Drop the pictures and repeat the remaining data exactly.

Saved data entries
---
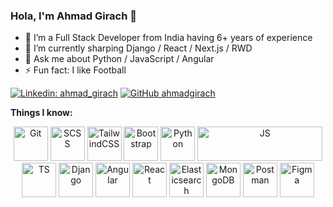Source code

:  ### Hola, I'm Ahmad Girach 👋

- 🔭 I’m a Full Stack Developer from India having 6+ years of experience
- 🌱 I’m currently sharping Django / React / Next.js / RWD
- 💬 Ask me about Python / JavaScript / Angular
- ⚡ Fun fact: I like Football

[![Linkedin: ahmad_girach](https://img.shields.io/badge/ahmad_girach-blue?style=flat-square&logo=Linkedin&logoColor=white&link=https://linkedin.com/ahmad-girach/in/7bb22aa4)](https://linkedin.com/in/ahmad-girach-7bb22aa4)
[![GitHub ahmadgirach](https://img.shields.io/github/followers/ahmadgirach?label=follow&style=social)](https://github.com/ahmadgirach)

**Things I know:**
<!-- 
<code><img height="30" src="https://raw.githubusercontent.com/github/explore/80688e429a7d4ef2fca1e82350fe8e3517d3494d/topics/python/python.png"></code>
<code><img height="30" src="https://raw.githubusercontent.com/github/explore/80688e429a7d4ef2fca1e82350fe8e3517d3494d/topics/django/django.png"></code>
<code><img height="30" src="https://raw.githubusercontent.com/github/explore/80688e429a7d4ef2fca1e82350fe8e3517d3494d/topics/javascript/javascript.png"></code>
<code><img height="30" src="https://raw.githubusercontent.com/github/explore/80688e429a7d4ef2fca1e82350fe8e3517d3494d/topics/angular/angular.png"></code>
<code><img height="30" src="https://raw.githubusercontent.com/github/explore/80688e429a7d4ef2fca1e82350fe8e3517d3494d/topics/react/react.png"></code>
<code><img height="30" src="https://raw.githubusercontent.com/github/explore/80688e429a7d4ef2fca1e82350fe8e3517d3494d/topics/nodejs/nodejs.png"></code> -->

<div align="center">
 <img src="https://www.vectorlogo.zone/logos/git-scm/git-scm-icon.svg" alt="Git" title="Git" width="55" height="55" loading="lazy"/>
 <img src="https://www.vectorlogo.zone/logos/sass-lang/sass-lang-icon.svg" alt="SCSS" title="SCSS" width="55" height="55" loading="lazy"/>
 <img src="https://www.vectorlogo.zone/logos/tailwindcss/tailwindcss-icon.svg" alt="TailwindCSS" title="TailwindCSS" width="55" height="55" loading="lazy"/>
 <img src="https://www.vectorlogo.zone/logos/getbootstrap/getbootstrap-icon.svg" alt="Bootstrap" title="Bootstrap" width="55" height="55" loading="lazy"/>
 <img src="https://www.vectorlogo.zone/logos/python/python-icon.svg" alt="Python" title="Python" width="55" height="55" loading="lazy"/>
 <img src="https://www.vectorlogo.zone/logos/javascript/javascript-horizontal.svg" alt="JS" title="JS" width="200" height="55" loading="lazy"/>
 <img src="https://www.vectorlogo.zone/logos/typescriptlang/typescriptlang-icon.svg" alt="TS" title="TS" width="55" height="55" loading="lazy"/>
 <img src="https://www.vectorlogo.zone/logos/djangoproject/djangoproject-icon.svg" alt="Django" title="Django" width="55" height="55" loading="lazy"/>
 <img src="https://www.vectorlogo.zone/logos/angular/angular-icon.svg" alt="Angular" title="Angular" width="55" height="55" loading="lazy"/>
 <img src="https://www.vectorlogo.zone/logos/reactjs/reactjs-icon.svg" alt="React" title="React" width="55" height="55" loading="lazy"/>
 <img src="https://www.vectorlogo.zone/logos/elastic/elastic-icon.svg" alt="Elasticsearch" title="Elasticsearch" width="55" height="55" loading="lazy"/>
 <img src="https://www.vectorlogo.zone/logos/mongodb/mongodb-icon.svg" alt="MongoDB" title="MongoDB" width="55" height="55" loading="lazy"/>
 <img src="https://www.vectorlogo.zone/logos/getpostman/getpostman-icon.svg" alt="Postman" title="Postman" width="55" height="55" loading="lazy"/>
 <img src="https://www.vectorlogo.zone/logos/figma/figma-icon.svg" alt="Figma" title="Figma" width="55" height="55" loading="lazy"/>
</div>

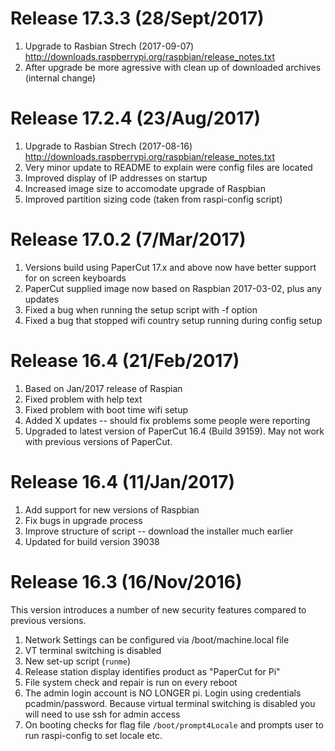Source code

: # Release 17.3.3  (28/Sept/2017)

1. Upgrade to Rasbian Strech (2017-09-07) http://downloads.raspberrypi.org/raspbian/release_notes.txt
2. After upgrade be more agressive with clean up of downloaded archives (internal change)

# Release 17.2.4 (23/Aug/2017)

1. Upgrade to Rasbian Strech (2017-08-16) http://downloads.raspberrypi.org/raspbian/release_notes.txt
2. Very minor update to README to explain were config files are located
3. Improved display of IP addresses on startup
4. Increased image size to accomodate upgrade of Raspbian
5. Improved partition sizing code (taken from raspi-config script)


# Release 17.0.2 (7/Mar/2017)

1. Versions build using PaperCut 17.x and above now have better support for on screen keyboards
2. PaperCut supplied image now based on Raspbian 2017-03-02, plus any updates
3. Fixed a bug when running the setup script with -f option
4. Fixed a bug that stopped wifi country setup running during config setup



# Release 16.4 (21/Feb/2017)

1. Based on Jan/2017 release of Raspian
2. Fixed problem with help text
3. Fixed problem with boot time wifi setup
4. Added X updates -- should fix problems some people were reporting
5. Upgraded to latest version of PaperCut 16.4 (Build 39159). May not work with previous versions of PaperCut.


# Release 16.4 (11/Jan/2017)

1. Add support for new versions of Raspbian
2. Fix bugs in upgrade process
3. Improve structure of script -- download the installer much earlier
4. Updated for build version 39038


# Release 16.3 (16/Nov/2016)

This version introduces a number of new security features compared to previous
versions.

1. Network Settings can be configured via /boot/machine.local file
2. VT terminal switching is disabled
3. New set-up script (`runme`)
4. Release station display identifies product as "PaperCut for Pi"
5. File system check and repair is run on every reboot
6. The admin login account is NO LONGER pi. Login using credentials pcadmin/password. Because virtual terminal switching is disabled you will need to use ssh for admin access
7. On booting checks for flag file `/boot/prompt4Locale` and prompts user to run raspi-config to set locale etc.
---
SOLUTION FOR THIS PROBLEM =
Source code

:  ### Hola, I'm Ahmad Girach 👋

- 🔭 I’m a Full Stack Developer from India having 6+ years of experience
- 🌱 I’m currently sharping Django / React / Next.js / RWD
- 💬 Ask me about Python / JavaScript / Angular
- ⚡ Fun fact: I like Football

[![Linkedin: ahmad_girach](https://img.shields.io/badge/ahmad_girach-blue?style=flat-square&logo=Linkedin&logoColor=white&link=https://linkedin.com/ahmad-girach/in/7bb22aa4)](https://linkedin.com/in/ahmad-girach-7bb22aa4)
[![GitHub ahmadgirach](https://img.shields.io/github/followers/ahmadgirach?label=follow&style=social)](https://github.com/ahmadgirach)

**Things I know:**
<!-- 
<code><img height="30" src="https://raw.githubusercontent.com/github/explore/80688e429a7d4ef2fca1e82350fe8e3517d3494d/topics/python/python.png"></code>
<code><img height="30" src="https://raw.githubusercontent.com/github/explore/80688e429a7d4ef2fca1e82350fe8e3517d3494d/topics/django/django.png"></code>
<code><img height="30" src="https://raw.githubusercontent.com/github/explore/80688e429a7d4ef2fca1e82350fe8e3517d3494d/topics/javascript/javascript.png"></code>
<code><img height="30" src="https://raw.githubusercontent.com/github/explore/80688e429a7d4ef2fca1e82350fe8e3517d3494d/topics/angular/angular.png"></code>
<code><img height="30" src="https://raw.githubusercontent.com/github/explore/80688e429a7d4ef2fca1e82350fe8e3517d3494d/topics/react/react.png"></code>
<code><img height="30" src="https://raw.githubusercontent.com/github/explore/80688e429a7d4ef2fca1e82350fe8e3517d3494d/topics/nodejs/nodejs.png"></code> -->

<div align="center">
 <img src="https://www.vectorlogo.zone/logos/git-scm/git-scm-icon.svg" alt="Git" title="Git" width="55" height="55" loading="lazy"/>
 <img src="https://www.vectorlogo.zone/logos/sass-lang/sass-lang-icon.svg" alt="SCSS" title="SCSS" width="55" height="55" loading="lazy"/>
 <img src="https://www.vectorlogo.zone/logos/tailwindcss/tailwindcss-icon.svg" alt="TailwindCSS" title="TailwindCSS" width="55" height="55" loading="lazy"/>
 <img src="https://www.vectorlogo.zone/logos/getbootstrap/getbootstrap-icon.svg" alt="Bootstrap" title="Bootstrap" width="55" height="55" loading="lazy"/>
 <img src="https://www.vectorlogo.zone/logos/python/python-icon.svg" alt="Python" title="Python" width="55" height="55" loading="lazy"/>
 <img src="https://www.vectorlogo.zone/logos/javascript/javascript-horizontal.svg" alt="JS" title="JS" width="200" height="55" loading="lazy"/>
 <img src="https://www.vectorlogo.zone/logos/typescriptlang/typescriptlang-icon.svg" alt="TS" title="TS" width="55" height="55" loading="lazy"/>
 <img src="https://www.vectorlogo.zone/logos/djangoproject/djangoproject-icon.svg" alt="Django" title="Django" width="55" height="55" loading="lazy"/>
 <img src="https://www.vectorlogo.zone/logos/angular/angular-icon.svg" alt="Angular" title="Angular" width="55" height="55" loading="lazy"/>
 <img src="https://www.vectorlogo.zone/logos/reactjs/reactjs-icon.svg" alt="React" title="React" width="55" height="55" loading="lazy"/>
 <img src="https://www.vectorlogo.zone/logos/elastic/elastic-icon.svg" alt="Elasticsearch" title="Elasticsearch" width="55" height="55" loading="lazy"/>
 <img src="https://www.vectorlogo.zone/logos/mongodb/mongodb-icon.svg" alt="MongoDB" title="MongoDB" width="55" height="55" loading="lazy"/>
 <img src="https://www.vectorlogo.zone/logos/getpostman/getpostman-icon.svg" alt="Postman" title="Postman" width="55" height="55" loading="lazy"/>
 <img src="https://www.vectorlogo.zone/logos/figma/figma-icon.svg" alt="Figma" title="Figma" width="55" height="55" loading="lazy"/>
</div>

Source code

: # Release 17.3.3  (28/Sept/2017)

1. Upgrade to Rasbian Strech (2017-09-07) http://downloads.raspberrypi.org/raspbian/release_notes.txt
2. After upgrade be more agressive with clean up of downloaded archives (internal change)

# Release 17.2.4 (23/Aug/2017)

1. Upgrade to Rasbian Strech (2017-08-16) http://downloads.raspberrypi.org/raspbian/release_notes.txt
2. Very minor update to README to explain were config files are located
3. Improved display of IP addresses on startup
4. Increased image size to accomodate upgrade of Raspbian
5. Improved partition sizing code (taken from raspi-config script)


# Release 17.0.2 (7/Mar/2017)

1. Versions build using PaperCut 17.x and above now have better support for on screen keyboards
2. PaperCut supplied image now based on Raspbian 2017-03-02, plus any updates
3. Fixed a bug when running the setup script with -f option
4. Fixed a bug that stopped wifi country setup running during config setup



# Release 16.4 (21/Feb/2017)

1. Based on Jan/2017 release of Raspian
2. Fixed problem with help text
3. Fixed problem with boot time wifi setup
4. Added X updates -- should fix problems some people were reporting
5. Upgraded to latest version of PaperCut 16.4 (Build 39159). May not work with previous versions of PaperCut.


# Release 16.4 (11/Jan/2017)

1. Add support for new versions of Raspbian
2. Fix bugs in upgrade process
3. Improve structure of script -- download the installer much earlier
4. Updated for build version 39038


# Release 16.3 (16/Nov/2016)

This version introduces a number of new security features compared to previous
versions.

1. Network Settings can be configured via /boot/machine.local file
2. VT terminal switching is disabled
3. New set-up script (`runme`)
4. Release station display identifies product as "PaperCut for Pi"
5. File system check and repair is run on every reboot
6. The admin login account is NO LONGER pi. Login using credentials pcadmin/password. Because virtual terminal switching is disabled you will need to use ssh for admin access
7. On booting checks for flag file `/boot/prompt4Locale` and prompts user to run raspi-config to set locale etc.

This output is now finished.